Shares in the owner of the Daily Mirror rose more than a quarter after the publisher said it expects to beat annual profit expectations, after a strong end to the year and the benefit of deep cost-cutting in recent years.
Reach, which owns national papers including the Mirror and Express and scores of local titles including the Manchester Evening News and the Liverpool Echo, said the profit upgrade was because of a strong final quarter last year.
The company, which two years ago slashed almost 800 roles in the biggest cutting of jobs in the newspaper industry in decades, said it expects to beat analysts’ forecasts of £97.4m in adjusted operating profit for 2024.
Shares in Reach soared 26% on Monday, and the company’s share price is up 41% over the past 12 months.
After the large-scale cuts, Jim Mullen, the chief executive of Reach, had promised no more job losses but made more cuts late last year. Mullen hopes to implement “a single-team approach” across several titles, with integrated seven-day print and digital operations.
Mullen faced a heated online reaction from staff to the job cuts in 2023. One staff member posted that the “redundancies left my mental health in pieces”.
Reach said it ended last year with an increased headcount, having made at least 60 editorial hires.
A string of high-profile editorial executives have left during the rounds of restructuring, including the Daily Mirror editor, Alison Phillips, and the group editor-in-chief, Lloyd Embley.
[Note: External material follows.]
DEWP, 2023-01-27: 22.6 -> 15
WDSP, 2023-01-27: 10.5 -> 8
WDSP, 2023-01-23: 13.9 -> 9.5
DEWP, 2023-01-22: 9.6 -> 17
The editors of the Daily and Sunday Express, Gary Jones and David Wooding respectively, have also left the company.
The investment bank Panmure Liberum said Reach, which reported a profit of £96.5m in 2023, probably benefited from strong digital revenues in the run-up to Christmas and the impact of its cost-cutting strategy.
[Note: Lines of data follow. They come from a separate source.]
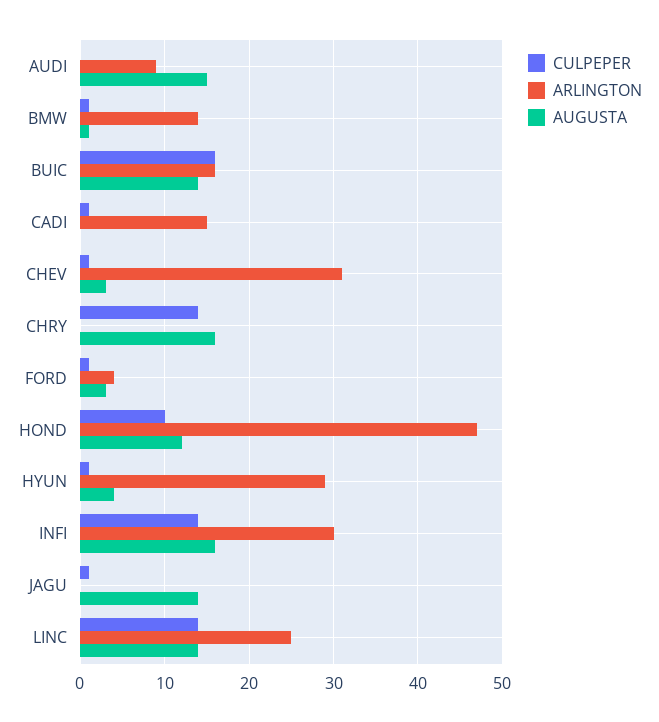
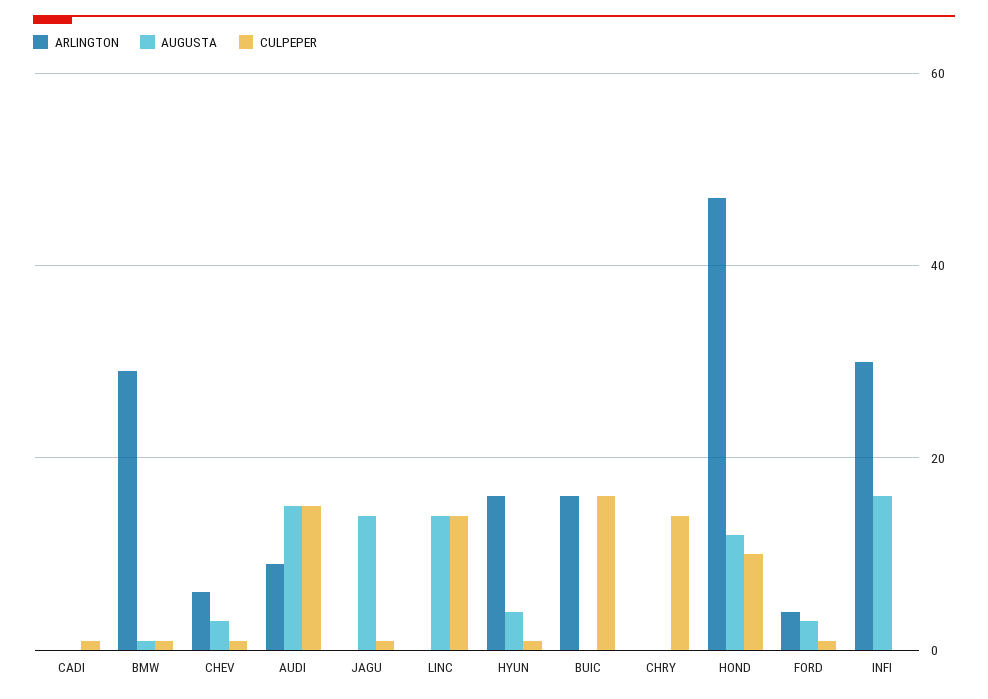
CULPEPER, AUDI: 0 -> 15
ARLINGTON, BMW: 14 -> 30
AUGUSTA, BUIC: 14 -> 0
ARLINGTON, CADI: 15 -> 0
ARLINGTON, CHEV: 31 -> 5
AUGUSTA, CHRY: 16 -> 0
ARLINGTON, HYUN: 29 -> 15
CULPEPER, INFI: 14 -> 0
ARLINGTON, LINC: 25 -> 0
“Given the health of the digital advertising market particularly around peak period centred on Black Friday, we expect the digital business to have outperformed,” said Johnathan Barrett, a research analyst at Panmure Liberum.
“We also expect that, given previous indications on how well the cost programme has been performing, that the company has also exceeded its target, amplifying revenue outperformance.”
Panmure Liberum has raised its forecast for Reach’s profit before tax to £98.1m for 2024, and earnings before interest and tax to £101.8m, although it expects annual profits to decline this year.
Reach also said that it had had to pay £5m in additional funding to one of its pension schemes because of a “historical error”.
However, the company said it had reviewed its other pension schemes for the same error and it had “not identified any material items”.